Dr John Matthews, dentist

You don't need to describe every symptom of a cold in graphic detail. You may be fascinated by the chronology of your or your beloved offspring's symptoms, but guess what — fever, runny nose, sore throat and cough is what half of the punters that day have. It's a cold.
Dr Peter Rankin, GP

The darker side

Patients just don’t take enough responsibility for how their bodies are. They will wait until there is a problem and they want something done about it right now. If you can't, then they think it's the health professional's fault.
Dr Patrick Sim, chiropractor

In many ways, doctors are held to an unrealistic standard. We are never, ever allowed to make a mistake. I don't know anybody who can live that way.
Dr James Dillard, pain specialist

In most branches of medicine, we commonly deal with old people. So we become much more enthusiastic when a young person comes along. We have more in common with them and are more attracted to him or her. Doctors have a limited amount of time, so the younger and more attractive you are, the more likely you are to get more of our time.
Family doctor

Patients often have to wait a long time — it's not because we don't think you're important or don't care about you, but we are looking after people who are potentially sicker than you are. And though we're doing our very, very best and want to be as alert as we can, the reality is at 3am it doesn't matter how much sleep you had during the day, you’re still likely to be tired.
Dr Alex Markwell, emergency registrar

Doctors are only interested in whether they are inconvenienced — most don't care if you have to wait for them.
Family doctor

At least a third of what doctors decide is fairly arbitrary.
Heart surgeon

We use a lot of abbreviations between colleagues in the medical profession.
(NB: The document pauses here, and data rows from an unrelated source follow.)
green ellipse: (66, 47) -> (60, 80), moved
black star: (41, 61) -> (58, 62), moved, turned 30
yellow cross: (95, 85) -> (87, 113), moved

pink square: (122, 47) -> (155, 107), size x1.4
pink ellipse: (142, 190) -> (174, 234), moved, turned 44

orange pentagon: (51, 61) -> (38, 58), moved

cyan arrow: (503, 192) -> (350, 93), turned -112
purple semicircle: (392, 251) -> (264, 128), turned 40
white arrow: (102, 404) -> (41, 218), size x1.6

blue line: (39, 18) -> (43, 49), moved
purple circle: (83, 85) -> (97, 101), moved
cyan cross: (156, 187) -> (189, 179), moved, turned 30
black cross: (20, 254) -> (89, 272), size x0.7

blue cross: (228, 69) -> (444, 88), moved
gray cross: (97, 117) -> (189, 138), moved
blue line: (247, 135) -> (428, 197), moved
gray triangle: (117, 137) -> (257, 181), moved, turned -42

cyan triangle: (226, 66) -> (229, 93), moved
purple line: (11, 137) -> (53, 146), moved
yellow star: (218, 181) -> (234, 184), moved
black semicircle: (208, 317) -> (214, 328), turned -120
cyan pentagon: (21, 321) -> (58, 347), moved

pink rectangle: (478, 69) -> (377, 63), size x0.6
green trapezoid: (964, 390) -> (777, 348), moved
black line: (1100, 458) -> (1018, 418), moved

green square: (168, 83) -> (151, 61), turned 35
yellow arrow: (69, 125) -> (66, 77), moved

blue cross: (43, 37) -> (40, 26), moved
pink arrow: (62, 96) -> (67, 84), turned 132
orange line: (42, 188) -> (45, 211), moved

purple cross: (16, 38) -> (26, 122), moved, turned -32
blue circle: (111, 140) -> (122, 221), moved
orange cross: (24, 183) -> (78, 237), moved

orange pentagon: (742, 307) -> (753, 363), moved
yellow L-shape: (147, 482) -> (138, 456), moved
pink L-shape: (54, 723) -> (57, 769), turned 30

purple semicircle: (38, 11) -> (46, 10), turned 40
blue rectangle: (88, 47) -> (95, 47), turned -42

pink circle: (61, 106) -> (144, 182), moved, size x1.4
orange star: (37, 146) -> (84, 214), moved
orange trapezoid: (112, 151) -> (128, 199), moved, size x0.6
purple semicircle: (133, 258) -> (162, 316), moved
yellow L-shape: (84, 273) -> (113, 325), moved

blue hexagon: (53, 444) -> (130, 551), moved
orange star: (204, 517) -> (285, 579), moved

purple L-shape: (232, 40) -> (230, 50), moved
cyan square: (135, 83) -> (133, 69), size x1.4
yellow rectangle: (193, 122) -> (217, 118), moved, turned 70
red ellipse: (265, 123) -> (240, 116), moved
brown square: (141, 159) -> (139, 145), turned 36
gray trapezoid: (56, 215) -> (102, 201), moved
The most common of these include: PFO = pissed and fell over; LOL NAD = little old lady, not acutely distressed; WOMBAT = waste of medical brains and time; and FLK = funny-looking kid.
Dr John Bonning, emergency specialist

The sensitive side

Though we don't cry in front of you, we sometimes do cry about your situation at home.
Paediatrician

Most of us haven't been to see our own doctors in five years.
Physical medicine specialist

I love helping my patients with depression. "Coughs, colds and sore holes" are easy to deal with and a minor inconvenience, but helping someone through their depression changes lives.
Dr Geoff Cunningham, GP

When a parent asks me what the cause of her child's fever could be, I just say it's probably a virus. If I told the truth and ran through the long list of all the other possible causes, including cancer, you'd never stop crying. It's just too overwhelming.
Paediatrician

People who come in for the first time with no idea what they could be facing are usually cheerful, trying to be positive, and when they leave the room the despair is often written all over their faces. More often than not it is complete shock that they might have to get their affairs in order. The ones that walk out after hearing these horrid diagnoses and can still be polite and smile are astonishing.